After graduating from Cornell Law School, Mammen earned a doctorate in law from the University of Oxford. His D.Phil. dissertation was published in book form in 2002 with the title, “Using Legislative History in American Statutory Interpretation.” A recognized thought leader on IP issues, he has held visiting faculty positions at UC Law San Francisco (formerly UC Hastings College of the Law), UC Berkeley Law School, Stanford Law School, and the University of Oxford.
About the Co-Authors
Michael Collyer is a doctoral candidate at the University of Oxford and co-founder of the Oxford AI Network and Founders & Funders Foundation. He holds a bachelor’s in politics, psychology, law, and economics from the University of Amsterdam and a master’s in social science of the internet from the University of Oxford.
Dr. Ron Dolin has degrees in math, physics, law, and computer science and is a licensed attorney in California. He has taught about legal informatics at Stanford, Notre Dame, and Harvard law schools and is co-editor and co-author of the textbook Legal Informatics (Cambridge University Press, 2021).
Dr. Dev Gangjee is a professor of IP law at the Oxford Law Faculty. His research presently focuses on the adoption of machine learning technologies by Intellectual Property Offices around the world. He is also working on the legal regulation of data, which fuels machine learning.
Dr. Tom Melham FRSE FBCS CEng is a professor of computer science at the University of Oxford and a fellow of Balliol College. Melham’s research is focused on mathematical methods for assuring the quality and correctness of digital hardware and software systems. Alongside this, his research interests include AI and technology in legal services and the justice system, as well as testing and evaluating AI-based systems. He also works in computer-aided dispute resolution and was the lead technical co-author of a landmark LawtechUK study on online dispute resolution for SMEs.
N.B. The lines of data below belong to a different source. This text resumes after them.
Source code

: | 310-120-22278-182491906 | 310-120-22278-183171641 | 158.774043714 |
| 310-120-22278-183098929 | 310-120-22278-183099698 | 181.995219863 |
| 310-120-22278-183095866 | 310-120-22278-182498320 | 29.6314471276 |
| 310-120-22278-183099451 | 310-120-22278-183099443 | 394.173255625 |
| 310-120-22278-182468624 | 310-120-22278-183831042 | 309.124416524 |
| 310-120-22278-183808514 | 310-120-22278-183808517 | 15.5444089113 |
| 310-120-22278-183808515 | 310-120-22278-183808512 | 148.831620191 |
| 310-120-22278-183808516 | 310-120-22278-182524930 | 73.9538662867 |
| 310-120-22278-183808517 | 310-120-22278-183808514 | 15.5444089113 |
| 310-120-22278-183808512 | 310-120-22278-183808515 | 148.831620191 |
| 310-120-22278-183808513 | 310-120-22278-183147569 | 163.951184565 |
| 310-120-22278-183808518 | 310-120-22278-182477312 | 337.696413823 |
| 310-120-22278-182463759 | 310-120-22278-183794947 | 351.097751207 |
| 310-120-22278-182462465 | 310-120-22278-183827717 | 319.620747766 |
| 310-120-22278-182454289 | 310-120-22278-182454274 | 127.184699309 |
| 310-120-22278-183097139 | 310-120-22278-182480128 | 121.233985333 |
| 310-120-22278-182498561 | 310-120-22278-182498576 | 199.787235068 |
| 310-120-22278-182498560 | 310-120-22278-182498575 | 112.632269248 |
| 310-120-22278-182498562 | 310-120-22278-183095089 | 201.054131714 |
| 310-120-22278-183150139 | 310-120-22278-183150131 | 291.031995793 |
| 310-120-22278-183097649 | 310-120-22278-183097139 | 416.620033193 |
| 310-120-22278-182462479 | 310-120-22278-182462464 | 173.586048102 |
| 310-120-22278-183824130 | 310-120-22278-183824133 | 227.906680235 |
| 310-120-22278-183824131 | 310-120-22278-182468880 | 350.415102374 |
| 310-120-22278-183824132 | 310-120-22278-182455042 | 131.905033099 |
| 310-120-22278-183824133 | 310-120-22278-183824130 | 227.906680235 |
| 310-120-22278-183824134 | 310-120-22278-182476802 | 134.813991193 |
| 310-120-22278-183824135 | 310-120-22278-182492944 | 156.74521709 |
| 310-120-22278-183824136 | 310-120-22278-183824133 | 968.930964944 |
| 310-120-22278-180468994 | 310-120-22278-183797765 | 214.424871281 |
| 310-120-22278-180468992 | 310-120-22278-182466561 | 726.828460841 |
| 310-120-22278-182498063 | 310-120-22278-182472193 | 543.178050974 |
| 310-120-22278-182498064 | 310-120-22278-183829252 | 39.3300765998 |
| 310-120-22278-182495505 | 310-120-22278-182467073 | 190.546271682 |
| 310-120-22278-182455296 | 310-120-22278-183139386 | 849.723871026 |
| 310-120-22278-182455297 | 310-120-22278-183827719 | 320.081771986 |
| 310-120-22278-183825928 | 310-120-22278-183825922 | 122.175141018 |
Melham serves on the Board of Trustees of the Alan Turing Institute, the UK’s national institute for AI and data science. He is a chartered engineer and a Fellow of the British Computer Society and the Royal Society of Edinburgh.
Maggie Mustaklem is a design lead and doctoral researcher focusing on the implications of AI in design. Her research project, Design Interrupted, centers on the “everyday AI” in platforms like Pinterest and Instagram (increasingly generative tools) designers and architects use to search for inspiration. She is interested in how these tools may be flattening what designers see for inspiration, influencing what they ultimately produce. Mustaklem holds a master’s in history of design from the Royal College of Art and Victoria & Albert Museum and a bachelor’s in psychology from the University of Michigan.
Pireeni Sundaralingam is a cognitive scientist trained at Oxford and MIT. She has held posts as Principal Advisor for Human Potential for the United Nations initiative UNLive and led research at Silicon Valley’s Center for Humane Technology. Her consulting firm, Neuro-Resilience Consulting, specializes in optimizing conditions for human innovation and decision-making. Sundaralingam is also an award-winning poet whose work has been translated into five languages and is currently College Poet Laureate and InterDisciplinary Catalyst at University College, University of Oxford.
Dr. Vincent Wang-Maścianica is a research scientist affiliated with the Compositional Intelligence branch of Quantinuum and the Human Centred AI Lab at St. Catherine's College, both in Oxford, where he was trained in mathematics and computer Science. Wang-Maścianica develops and works with high-level yet intuitively accessible visual reasoning languages for complex systems, including models of human cognition, natural language, and computation, both quantum and classical.